By ZEINAB NAJM
DEARBORN — Three Tim Hortons employees, two recently fired and one relocated, filed a federal discrimination complaint against the store’s management for use of racial slurs and for being paid below minimum wage.
During a press conference Dec. 18 in Detroit, Attorney Nabih Ayad said each of the three African American employees filed complaints with Equal Employment Opportunity Commission Detroit Field Office.
The three employees involved in the complaints are Tim Hortons supervisor of three years John Munningham, head baker at Tim Hortons for 18 years Francis Martin and her daughter Sharneisha Martin who was a new employee trainer at Tim Hortons for four years.
Mother and daughter were fired from the Tim Hortons, 10401 Ford Road on Oct. 24 and Nov. 14, respectively, while Munningham was removed from the schedule and transferred to Tim Hortons, 24921 Ford Road a few weeks later.
Francis Martin said she was fired when she tried to resign for not receiving a raise, Sharneisha Martin said she was fired following an argument with a customer who called her an “animal,” and Munningham said discrimination was still taking place at the new Tim Hortons restaurant to which he was transferred.
“When a customer called me an animal and the manager yelled at me, I said, ‘It’s OK for a customer to call me an animal? And she said yeah, because I’m black,” Sharneisha Martin said.
Her mother called the Tim Hortons location she worked at “degrading.”

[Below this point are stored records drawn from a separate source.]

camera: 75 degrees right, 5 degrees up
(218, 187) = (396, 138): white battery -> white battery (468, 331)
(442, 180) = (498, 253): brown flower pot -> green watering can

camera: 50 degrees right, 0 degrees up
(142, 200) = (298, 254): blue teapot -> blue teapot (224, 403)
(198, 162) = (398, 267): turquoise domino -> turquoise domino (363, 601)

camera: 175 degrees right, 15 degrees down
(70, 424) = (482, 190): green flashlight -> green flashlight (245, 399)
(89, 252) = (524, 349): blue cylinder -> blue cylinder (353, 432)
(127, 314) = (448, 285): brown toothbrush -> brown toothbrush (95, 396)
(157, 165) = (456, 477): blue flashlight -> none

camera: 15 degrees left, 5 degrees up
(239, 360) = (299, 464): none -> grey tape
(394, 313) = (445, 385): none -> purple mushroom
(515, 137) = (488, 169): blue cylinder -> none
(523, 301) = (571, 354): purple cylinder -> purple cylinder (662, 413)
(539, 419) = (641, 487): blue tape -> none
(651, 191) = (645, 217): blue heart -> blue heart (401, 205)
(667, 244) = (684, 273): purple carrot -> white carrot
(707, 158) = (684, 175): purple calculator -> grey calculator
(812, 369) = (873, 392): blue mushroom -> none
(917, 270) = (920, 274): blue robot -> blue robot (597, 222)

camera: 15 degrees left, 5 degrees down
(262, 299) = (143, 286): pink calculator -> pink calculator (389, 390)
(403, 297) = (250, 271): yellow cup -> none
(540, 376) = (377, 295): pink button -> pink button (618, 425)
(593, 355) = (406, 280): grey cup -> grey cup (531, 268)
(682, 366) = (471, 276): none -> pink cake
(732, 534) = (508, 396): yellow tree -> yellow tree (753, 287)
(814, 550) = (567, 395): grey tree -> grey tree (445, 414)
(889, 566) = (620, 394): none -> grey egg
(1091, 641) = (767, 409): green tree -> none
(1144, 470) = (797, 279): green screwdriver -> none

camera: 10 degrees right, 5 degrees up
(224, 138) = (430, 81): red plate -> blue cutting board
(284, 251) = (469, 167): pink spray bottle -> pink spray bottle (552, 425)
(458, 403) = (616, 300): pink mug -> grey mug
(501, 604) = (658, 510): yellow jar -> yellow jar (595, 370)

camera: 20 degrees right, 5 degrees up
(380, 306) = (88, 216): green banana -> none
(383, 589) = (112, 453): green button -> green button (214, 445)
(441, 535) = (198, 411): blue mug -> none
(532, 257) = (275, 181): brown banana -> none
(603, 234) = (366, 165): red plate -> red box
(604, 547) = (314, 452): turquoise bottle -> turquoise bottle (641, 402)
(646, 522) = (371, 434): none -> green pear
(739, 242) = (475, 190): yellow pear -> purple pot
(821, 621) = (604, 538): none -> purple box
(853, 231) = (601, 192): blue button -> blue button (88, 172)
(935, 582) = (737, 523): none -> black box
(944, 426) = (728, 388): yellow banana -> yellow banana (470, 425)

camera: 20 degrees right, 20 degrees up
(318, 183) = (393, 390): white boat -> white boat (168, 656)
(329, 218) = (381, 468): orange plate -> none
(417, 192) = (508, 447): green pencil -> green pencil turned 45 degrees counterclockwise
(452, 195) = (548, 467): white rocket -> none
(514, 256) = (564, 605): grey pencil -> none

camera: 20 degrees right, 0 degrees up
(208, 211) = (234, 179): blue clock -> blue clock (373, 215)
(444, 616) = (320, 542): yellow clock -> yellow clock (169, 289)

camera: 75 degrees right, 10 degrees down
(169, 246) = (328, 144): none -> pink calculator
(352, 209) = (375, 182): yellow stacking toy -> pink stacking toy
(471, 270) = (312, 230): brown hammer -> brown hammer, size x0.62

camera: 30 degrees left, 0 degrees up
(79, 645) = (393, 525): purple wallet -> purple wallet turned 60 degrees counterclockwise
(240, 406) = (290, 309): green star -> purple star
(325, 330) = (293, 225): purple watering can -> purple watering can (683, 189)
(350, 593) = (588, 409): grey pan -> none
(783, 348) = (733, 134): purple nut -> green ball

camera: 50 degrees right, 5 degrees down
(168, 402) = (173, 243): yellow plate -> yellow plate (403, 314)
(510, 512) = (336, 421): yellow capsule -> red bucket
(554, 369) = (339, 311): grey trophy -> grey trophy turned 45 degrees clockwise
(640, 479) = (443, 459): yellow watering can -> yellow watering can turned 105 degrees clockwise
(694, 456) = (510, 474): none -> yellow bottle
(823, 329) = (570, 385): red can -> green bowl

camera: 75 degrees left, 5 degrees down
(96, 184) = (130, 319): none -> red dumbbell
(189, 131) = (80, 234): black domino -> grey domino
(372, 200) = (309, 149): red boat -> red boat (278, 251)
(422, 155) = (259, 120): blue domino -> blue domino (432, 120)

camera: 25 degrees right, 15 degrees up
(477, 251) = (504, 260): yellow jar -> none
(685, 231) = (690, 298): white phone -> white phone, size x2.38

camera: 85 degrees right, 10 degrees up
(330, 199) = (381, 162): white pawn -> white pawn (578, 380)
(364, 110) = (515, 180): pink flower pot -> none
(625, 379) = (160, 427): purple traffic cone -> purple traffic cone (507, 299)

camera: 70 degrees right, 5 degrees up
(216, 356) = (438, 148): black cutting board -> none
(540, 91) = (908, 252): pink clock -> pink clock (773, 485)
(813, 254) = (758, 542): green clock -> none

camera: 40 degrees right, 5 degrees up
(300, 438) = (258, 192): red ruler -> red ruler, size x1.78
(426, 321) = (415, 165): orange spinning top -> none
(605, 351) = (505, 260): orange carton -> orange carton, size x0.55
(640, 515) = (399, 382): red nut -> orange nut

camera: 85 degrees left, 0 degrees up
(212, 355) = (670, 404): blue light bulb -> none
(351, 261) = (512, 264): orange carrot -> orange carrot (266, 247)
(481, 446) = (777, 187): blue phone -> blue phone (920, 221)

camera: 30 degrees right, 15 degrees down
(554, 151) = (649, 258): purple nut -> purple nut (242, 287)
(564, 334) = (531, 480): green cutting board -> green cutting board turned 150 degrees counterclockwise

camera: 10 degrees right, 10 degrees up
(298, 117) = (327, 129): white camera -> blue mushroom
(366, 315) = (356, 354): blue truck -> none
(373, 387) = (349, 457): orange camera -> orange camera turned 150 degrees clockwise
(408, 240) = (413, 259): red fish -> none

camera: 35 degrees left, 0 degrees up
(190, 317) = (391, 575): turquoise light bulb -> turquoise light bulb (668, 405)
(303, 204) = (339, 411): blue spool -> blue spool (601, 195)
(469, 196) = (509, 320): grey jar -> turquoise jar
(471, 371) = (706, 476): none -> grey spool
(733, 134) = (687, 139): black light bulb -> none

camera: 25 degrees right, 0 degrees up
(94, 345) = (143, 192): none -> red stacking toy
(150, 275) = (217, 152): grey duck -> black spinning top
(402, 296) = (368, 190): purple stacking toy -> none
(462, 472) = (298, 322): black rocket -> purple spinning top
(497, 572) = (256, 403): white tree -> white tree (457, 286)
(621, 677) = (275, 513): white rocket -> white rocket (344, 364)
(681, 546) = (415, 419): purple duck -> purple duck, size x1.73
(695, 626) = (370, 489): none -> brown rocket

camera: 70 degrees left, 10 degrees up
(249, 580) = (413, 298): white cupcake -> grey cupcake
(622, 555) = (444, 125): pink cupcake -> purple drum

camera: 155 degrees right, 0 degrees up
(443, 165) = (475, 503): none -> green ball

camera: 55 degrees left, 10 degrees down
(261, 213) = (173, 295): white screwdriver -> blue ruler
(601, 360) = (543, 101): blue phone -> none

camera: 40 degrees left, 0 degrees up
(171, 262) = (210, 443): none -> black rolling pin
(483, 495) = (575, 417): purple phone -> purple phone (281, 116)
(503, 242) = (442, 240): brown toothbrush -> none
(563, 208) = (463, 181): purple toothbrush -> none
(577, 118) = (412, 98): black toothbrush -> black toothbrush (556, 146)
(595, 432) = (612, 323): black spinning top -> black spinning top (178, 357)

“That was the most degrading place that I have ever worked at, but I had to keep my job because of my family,” she said. “It’s not easy getting a job so I had to go where it was convenient for me. It just all built up. It’s degrading.”
She also said that when it was time for her to get a raise, the management at the Ford Road and Wyoming location told her she should “go to the crack house and sell drugs.”
Munningham said that a white female supervisor who began working at the same Tim Hortons location five months ago used racial slurs daily when she needed something lifted and brought down.
“She would say, ‘Come, let me use your n-word strength or your n-word height I need help’ and things like that,” he said. “It just made me feel like (explicit) basically. Like what am I here for? A piece of meat working, doing all your slave work?”
Ayad said the non-African American employees were receiving raises, given the easy work load and allowed to take sick days without question from management, while Sharneisha Martin, Francis Martin and Munningham had to go into work to show they were sick.
He added that if the Tim Hortons management or ownership do not address the issues and make changes to their “discriminatory practices” a federal lawsuit could be filed.
“Harassment of any kind is unacceptable and everyone has the right to live and work in environments free from harassment,” Tim Hortons told the Detroit News in response.